TASK GOAL.
Every line below that has "thumb" in it should be copied.

Body or hand keypoint data.
<<<<

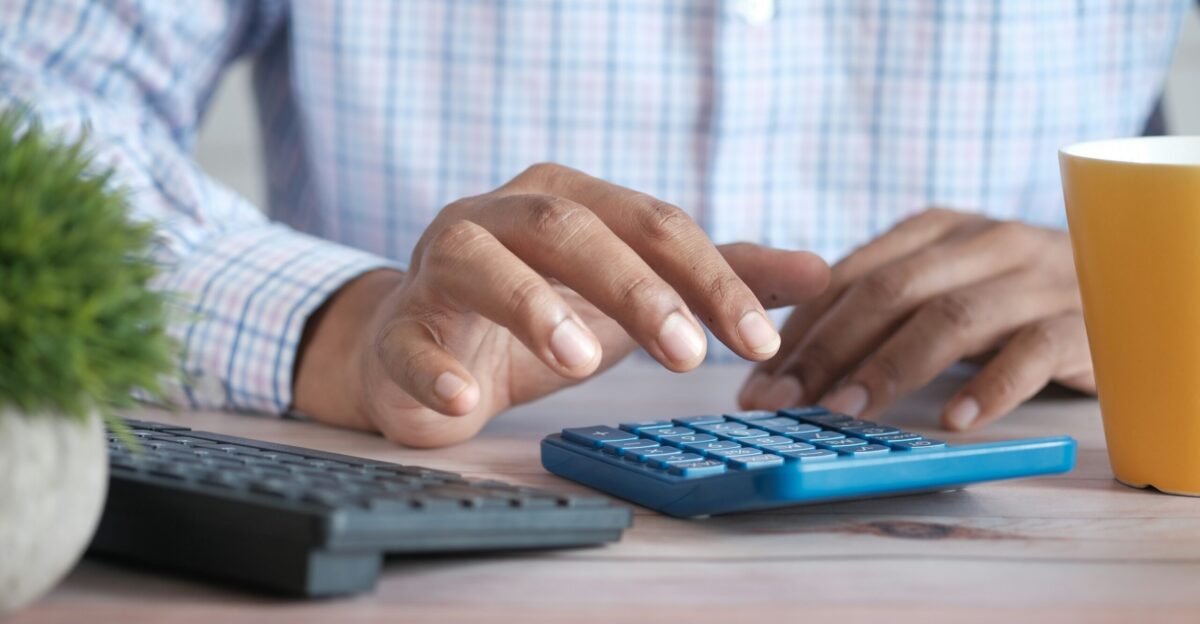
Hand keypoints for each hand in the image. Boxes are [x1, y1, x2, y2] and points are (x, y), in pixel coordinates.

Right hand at [295, 163, 829, 446]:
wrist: (427, 348)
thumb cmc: (541, 313)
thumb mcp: (634, 293)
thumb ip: (717, 278)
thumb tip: (821, 271)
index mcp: (568, 199)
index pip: (652, 223)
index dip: (710, 277)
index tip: (760, 340)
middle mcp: (501, 216)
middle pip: (570, 227)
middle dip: (634, 287)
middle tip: (688, 355)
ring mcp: (441, 266)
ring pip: (480, 262)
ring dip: (531, 306)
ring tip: (581, 360)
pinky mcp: (399, 328)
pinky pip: (408, 342)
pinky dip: (434, 370)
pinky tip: (466, 402)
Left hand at [738, 208, 1094, 430]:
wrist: (1129, 287)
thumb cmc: (1010, 300)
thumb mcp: (943, 285)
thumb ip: (878, 306)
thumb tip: (785, 355)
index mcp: (937, 229)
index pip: (851, 274)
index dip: (800, 328)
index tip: (758, 380)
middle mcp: (984, 242)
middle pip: (891, 291)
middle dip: (826, 348)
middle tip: (783, 401)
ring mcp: (1036, 278)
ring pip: (952, 316)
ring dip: (891, 367)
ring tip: (846, 412)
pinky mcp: (1083, 321)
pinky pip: (1033, 351)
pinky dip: (991, 386)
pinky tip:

>>>>

TASK SOLUTION.
thumb cmc: (541, 313)
thumb mcp: (634, 293)
thumb ip: (717, 278)
thumb tip: (821, 271)
thumb cmc: (1010, 300)
thumb mcp: (943, 285)
thumb ip: (878, 306)
thumb tip: (785, 355)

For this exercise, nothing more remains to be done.